** WHAT TO DO **
Please lay out the data below as a Markdown table with the columns Row and Line, numbering each line and skipping blank lines. Leave the pictures out of the table.

== EXTRACTED DATA

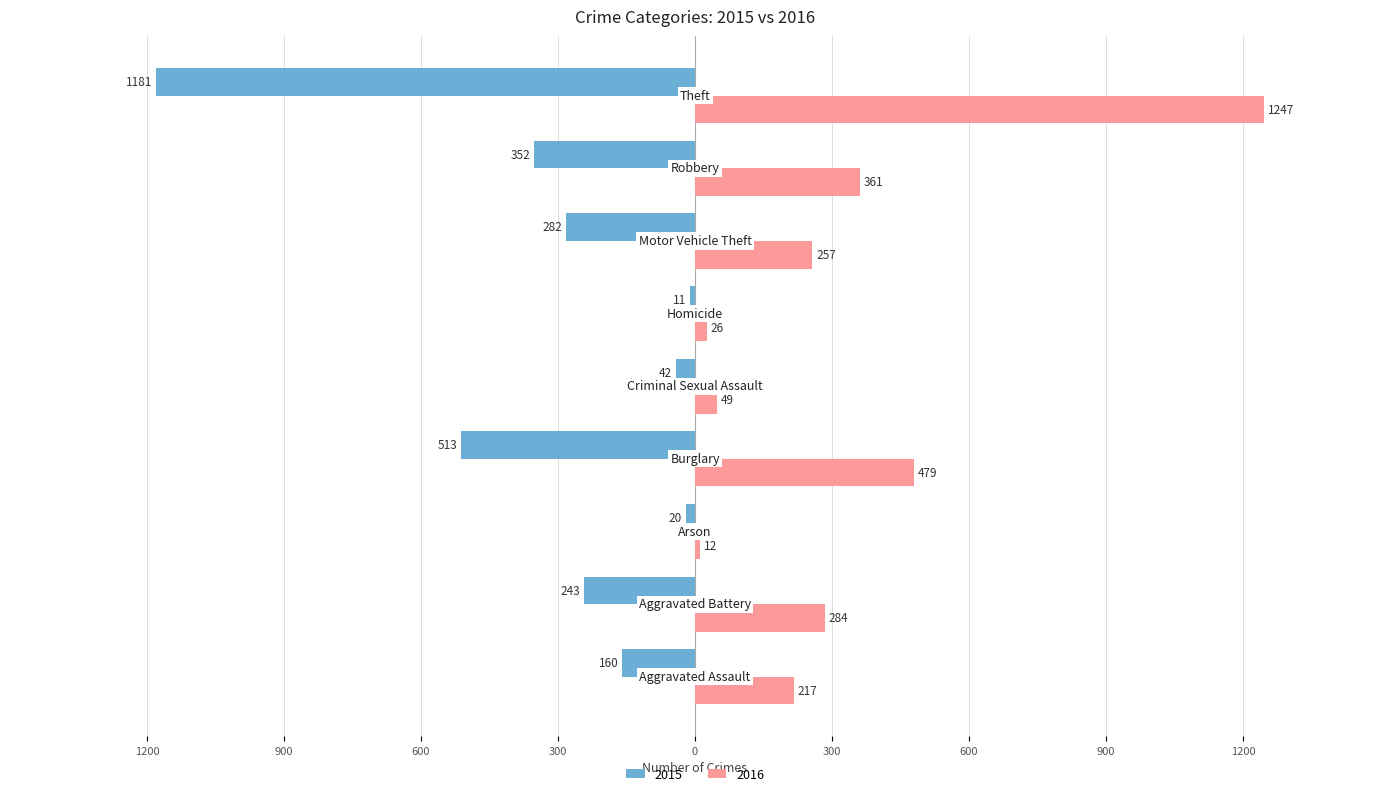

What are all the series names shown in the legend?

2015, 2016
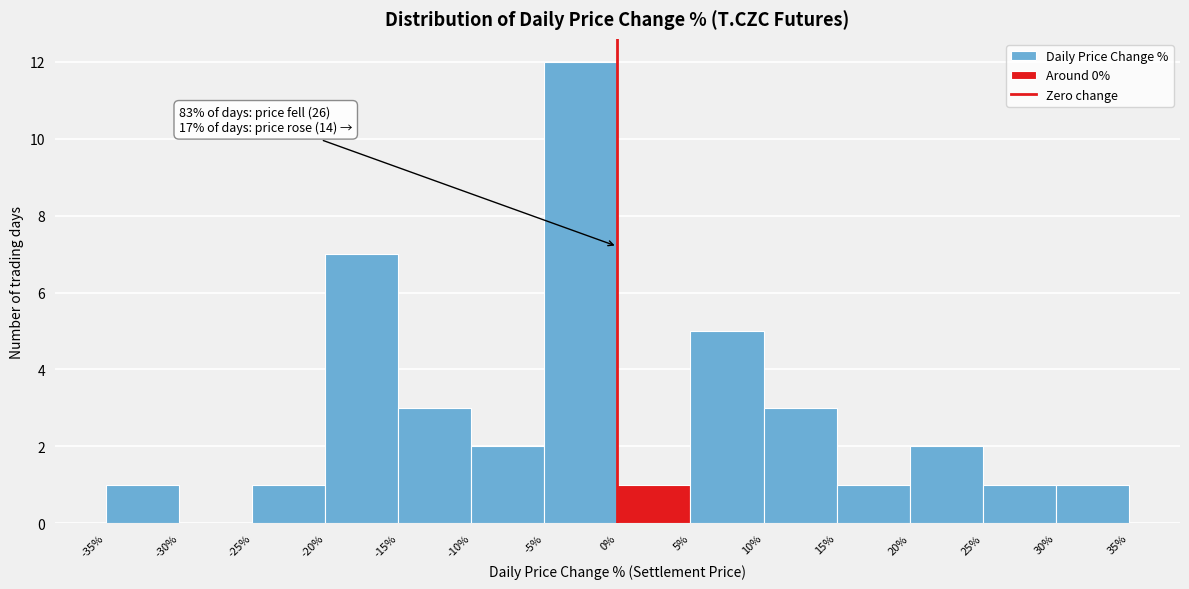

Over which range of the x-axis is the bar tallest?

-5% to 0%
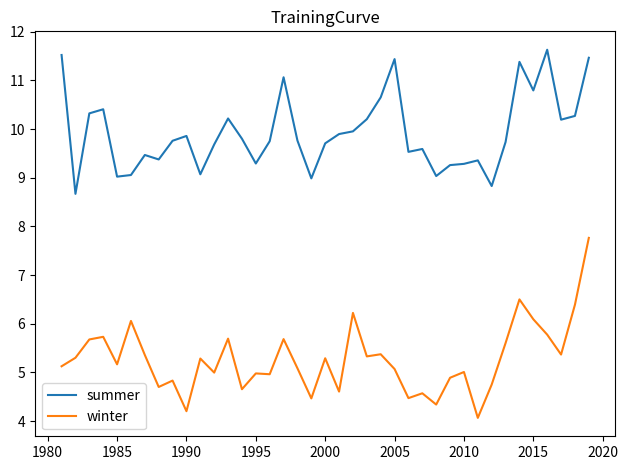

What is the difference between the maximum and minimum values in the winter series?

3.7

====

** PROBLEM SOLUTION **
| Row | Line |
|---|---|
| 1 | What are all the series names shown in the legend? |
| 2 | 2015, 2016 |
| 3 | Over which range of the x-axis is the bar tallest? |
| 4 | -5% to 0% |
| 5 | What is the difference between the maximum and minimum values in the winter series? |
| 6 | 3.7 |